- DATA FOR THIS EXERCISE:

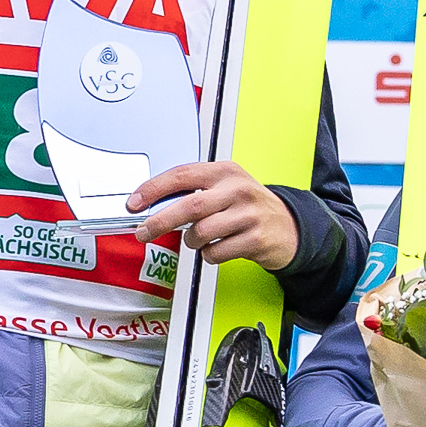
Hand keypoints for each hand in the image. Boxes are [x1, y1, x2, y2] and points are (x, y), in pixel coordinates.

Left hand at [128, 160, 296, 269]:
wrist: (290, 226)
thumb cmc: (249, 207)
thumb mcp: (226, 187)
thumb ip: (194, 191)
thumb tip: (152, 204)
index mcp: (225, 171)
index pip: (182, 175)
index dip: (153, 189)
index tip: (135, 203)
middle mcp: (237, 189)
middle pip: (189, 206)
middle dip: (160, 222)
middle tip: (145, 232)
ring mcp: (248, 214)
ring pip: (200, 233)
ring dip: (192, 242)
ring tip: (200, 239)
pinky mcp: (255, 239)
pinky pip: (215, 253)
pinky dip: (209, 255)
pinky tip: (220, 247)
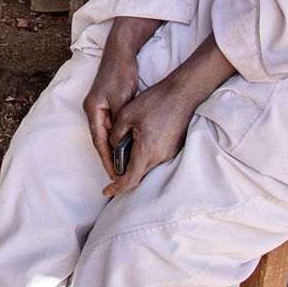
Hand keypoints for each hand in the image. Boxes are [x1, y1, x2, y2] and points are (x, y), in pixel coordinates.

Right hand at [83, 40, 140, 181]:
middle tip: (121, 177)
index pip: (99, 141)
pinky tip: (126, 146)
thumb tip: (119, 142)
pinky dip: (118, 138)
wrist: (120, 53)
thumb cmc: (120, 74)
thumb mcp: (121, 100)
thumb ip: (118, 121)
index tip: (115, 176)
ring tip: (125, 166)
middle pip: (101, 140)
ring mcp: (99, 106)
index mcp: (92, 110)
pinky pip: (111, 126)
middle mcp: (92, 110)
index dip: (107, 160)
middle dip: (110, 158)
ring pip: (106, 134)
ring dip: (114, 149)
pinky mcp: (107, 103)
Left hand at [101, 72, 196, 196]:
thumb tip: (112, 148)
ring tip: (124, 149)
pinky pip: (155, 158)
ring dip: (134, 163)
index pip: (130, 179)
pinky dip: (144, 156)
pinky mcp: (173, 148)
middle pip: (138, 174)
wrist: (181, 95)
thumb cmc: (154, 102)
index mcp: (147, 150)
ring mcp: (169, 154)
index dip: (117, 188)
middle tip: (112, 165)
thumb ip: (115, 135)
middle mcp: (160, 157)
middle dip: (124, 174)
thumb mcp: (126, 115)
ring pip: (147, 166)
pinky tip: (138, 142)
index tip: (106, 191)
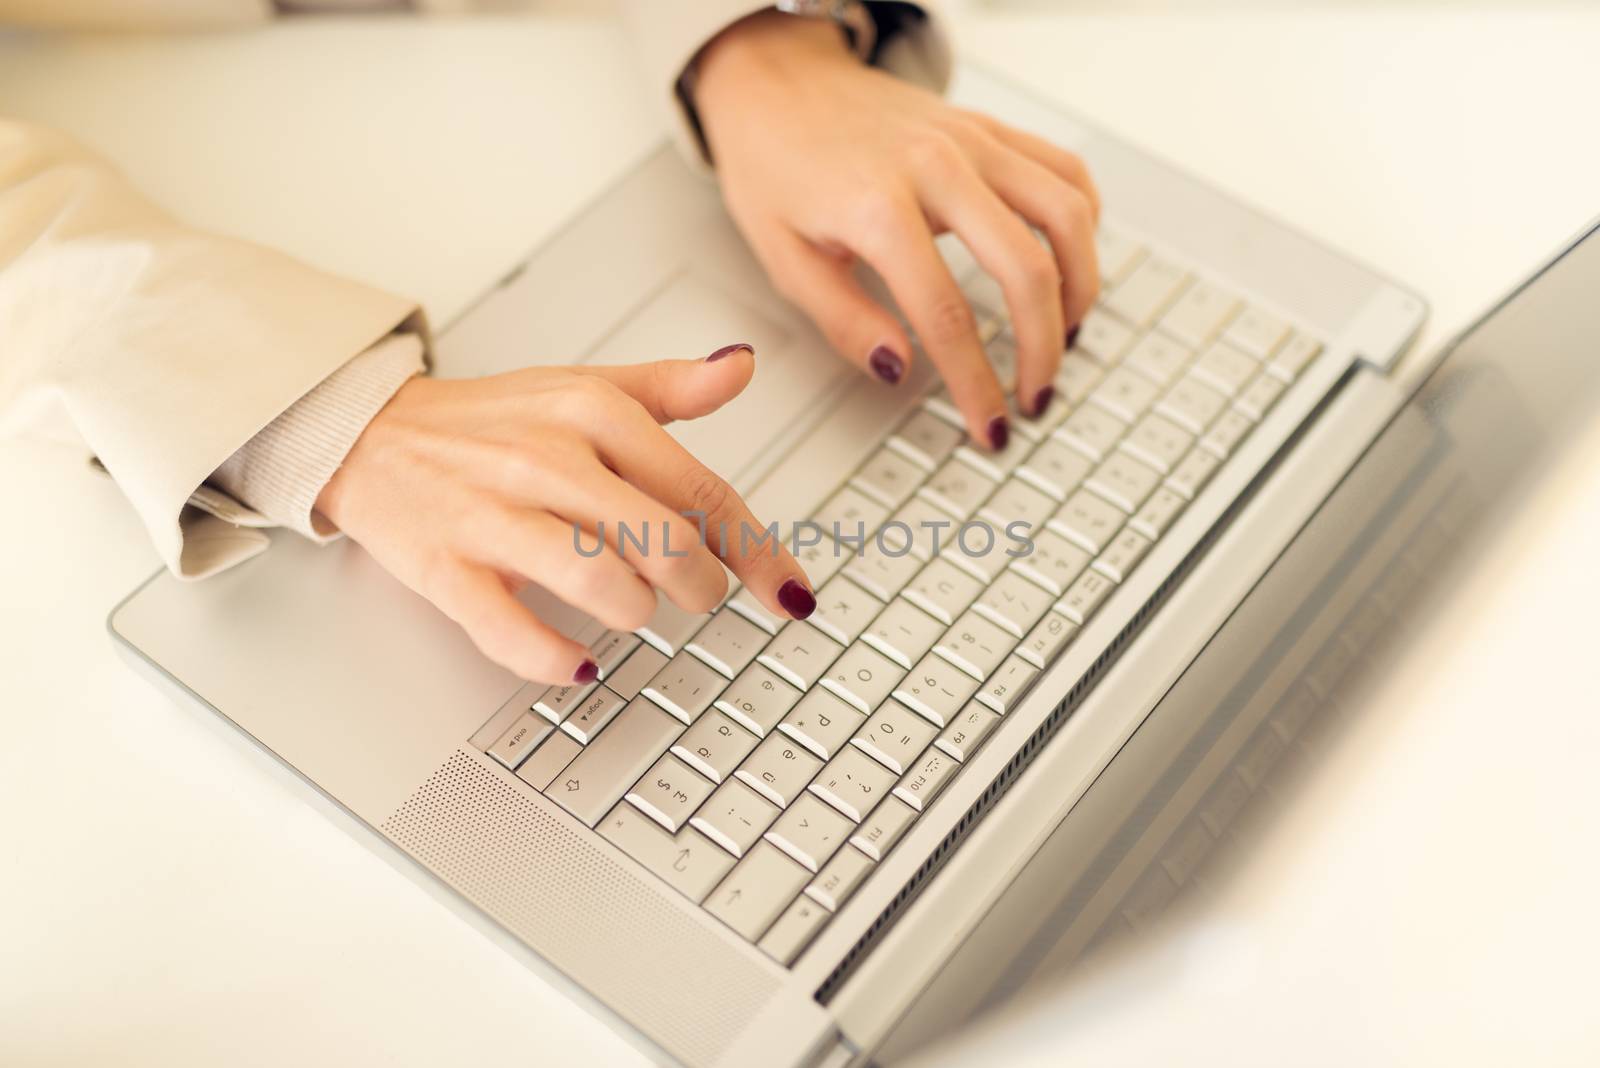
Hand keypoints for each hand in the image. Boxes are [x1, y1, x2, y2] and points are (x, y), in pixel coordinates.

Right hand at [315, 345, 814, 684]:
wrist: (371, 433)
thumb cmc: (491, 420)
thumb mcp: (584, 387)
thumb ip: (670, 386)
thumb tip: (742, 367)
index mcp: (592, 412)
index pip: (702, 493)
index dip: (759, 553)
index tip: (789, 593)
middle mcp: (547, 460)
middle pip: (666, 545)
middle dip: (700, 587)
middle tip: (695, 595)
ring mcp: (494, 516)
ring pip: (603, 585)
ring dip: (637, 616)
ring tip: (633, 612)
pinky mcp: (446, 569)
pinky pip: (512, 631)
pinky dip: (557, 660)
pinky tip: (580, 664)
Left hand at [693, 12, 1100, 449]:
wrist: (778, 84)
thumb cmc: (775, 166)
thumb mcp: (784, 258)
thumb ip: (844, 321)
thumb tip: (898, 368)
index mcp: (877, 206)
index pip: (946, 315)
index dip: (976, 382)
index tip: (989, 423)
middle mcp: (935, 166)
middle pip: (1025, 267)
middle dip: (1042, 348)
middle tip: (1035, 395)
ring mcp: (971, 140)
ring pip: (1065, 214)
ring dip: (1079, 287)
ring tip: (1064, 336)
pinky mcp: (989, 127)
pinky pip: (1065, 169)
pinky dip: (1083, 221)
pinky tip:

- TASK DESCRIPTION: Gather all lines of the records that include the word "Left".

- WRITTEN SOLUTION:
Left hand at [128, 160, 296, 269]:
Left hand at [101, 72, 196, 196]:
Left hand at [693, 12, 1100, 449]:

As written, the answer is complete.